Records for this task:
** begin **

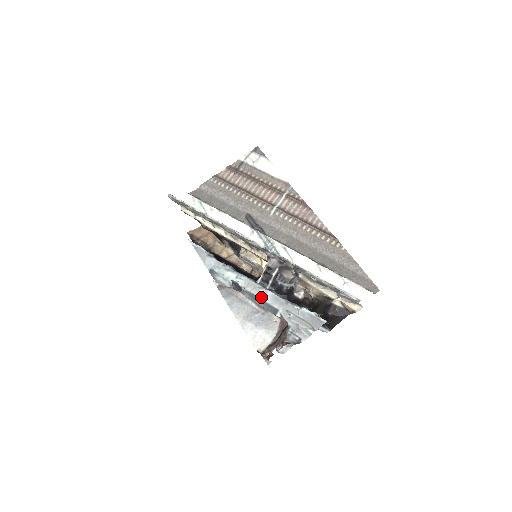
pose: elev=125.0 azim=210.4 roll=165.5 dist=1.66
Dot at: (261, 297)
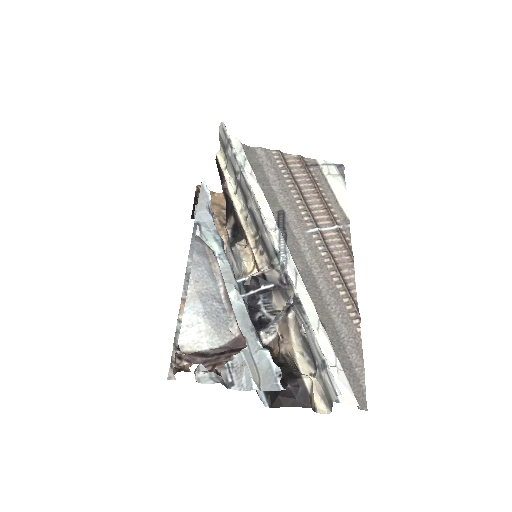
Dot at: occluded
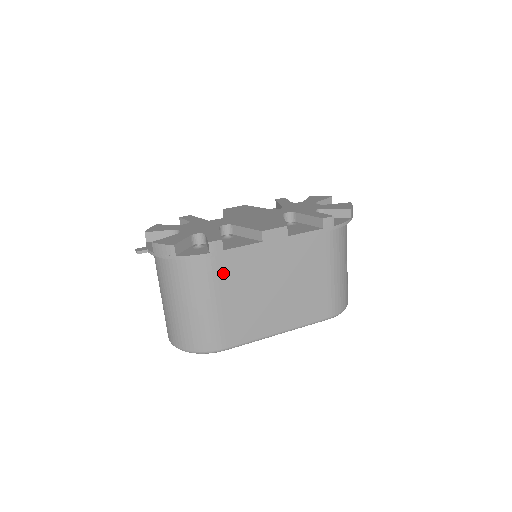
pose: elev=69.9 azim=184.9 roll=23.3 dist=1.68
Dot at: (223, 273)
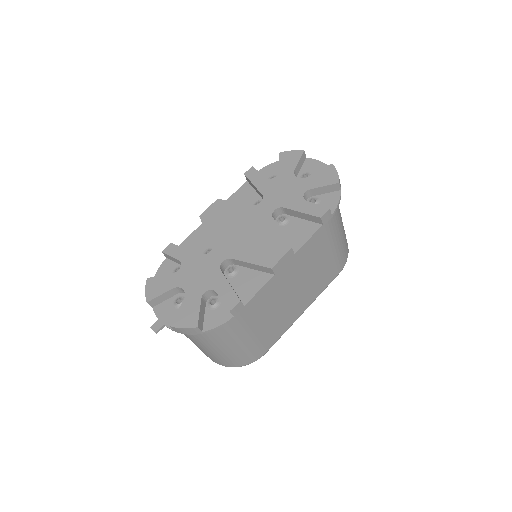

** end **
** begin **

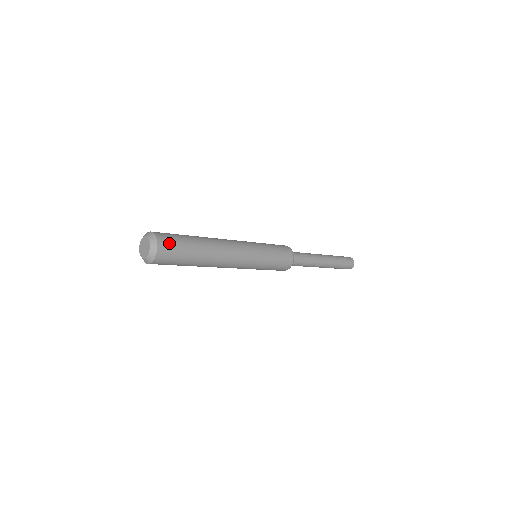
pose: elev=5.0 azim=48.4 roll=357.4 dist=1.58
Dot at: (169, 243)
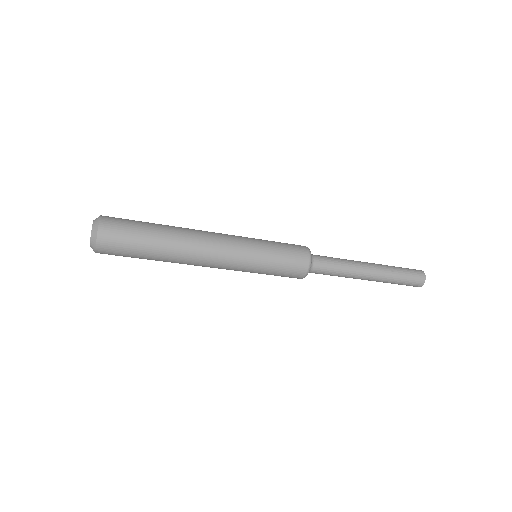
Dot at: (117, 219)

** end **

What you should do:
Retype the lines of the material above from the line with "pose: elev=69.9 azim=184.9" to the line with "Dot at: (223, 273)", including both of those lines.

Output of the task:
pose: elev=69.9 azim=184.9 roll=23.3 dist=1.68
Dot at: (223, 273)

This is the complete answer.